In hoger beroep heeft appellante in essentie gelijke gronden aangevoerd als in beroep. Ter onderbouwing van haar standpunt heeft zij diverse medische gegevens overgelegd.
3.2.
Het Uwv heeft verzocht de aangevallen uitspraak te bevestigen.
4. De Raad komt tot de volgende beoordeling.
4.1.
Met juistheid heeft de rechtbank geoordeeld dat het Uwv terecht heeft besloten niet terug te komen van zijn besluit van 27 april 2010. De overwegingen van de rechtbank die tot dat oordeel hebben geleid worden onderschreven. Voorts heeft de rechtbank terecht, onder toepassing van de rechtspraak van de Raad van 14 januari 2015 (ECLI:NL:CRVB:2015:1), geoordeeld dat het Uwv in onderhavige zaak niet gehouden was een Amber-beoordeling te verrichten en evenmin gehouden was om de aanvraag zo op te vatten dat deze eveneens een aanspraak voor de toekomt behelsde, nu van een toereikende onderbouwing door appellante van haar standpunt - dat het oorspronkelijke besluit van 27 april 2010 wellicht onjuist is geweest - geen sprake is. Het ontbreken van een toereikende onderbouwing, in het bijzonder het ontbreken van gegevens over de medische situatie van appellante in 1996, komt voor haar risico. Appellante heeft immers verzocht om terug te komen van een eerder besluit, wat betekent dat zij voor de onderbouwing van haar verzoek, voor zover mogelijk met relevant bewijs wat ziet op de oorspronkelijke beoordelingsdatum, dient zorg te dragen.
4.2.
Uit het voorgaande volgt dat geen aanleiding wordt gezien anders te oordelen dan de rechtbank heeft gedaan. Het hoger beroep slaagt niet en de aangevallen uitspraak dient te worden bevestigd. Bij deze uitkomst is voor de schadevergoeding geen ruimte.

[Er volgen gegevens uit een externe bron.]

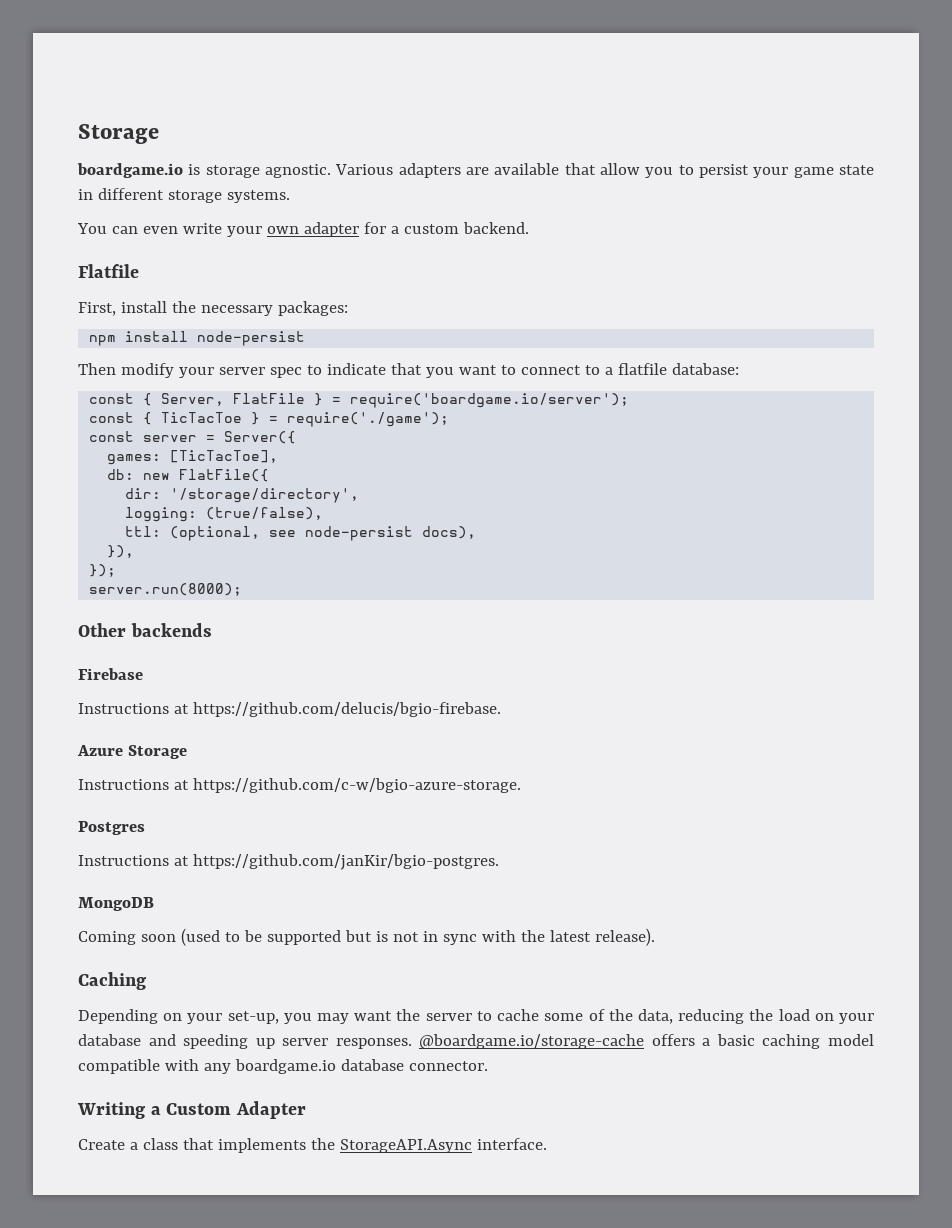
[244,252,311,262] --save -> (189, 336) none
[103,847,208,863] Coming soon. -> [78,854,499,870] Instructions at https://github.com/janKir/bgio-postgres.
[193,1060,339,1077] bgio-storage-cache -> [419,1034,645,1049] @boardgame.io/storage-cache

5. Voor een proceskostenveroordeling bestaat geen aanleiding.

BESLISSING

De Centrale Raad van Beroep
- bevestigt de aangevallen uitspraak;
- wijst het verzoek om veroordeling tot vergoeding van schade af.
Deze uitspraak is gedaan door J.J.T. van den Corput als voorzitter en E.W. Akkerman en F.M.S. Requisizione als leden, in tegenwoordigheid van M.A.E. Adamsson als griffier. De beslissing is uitgesproken in het openbaar op 13 januari 2016.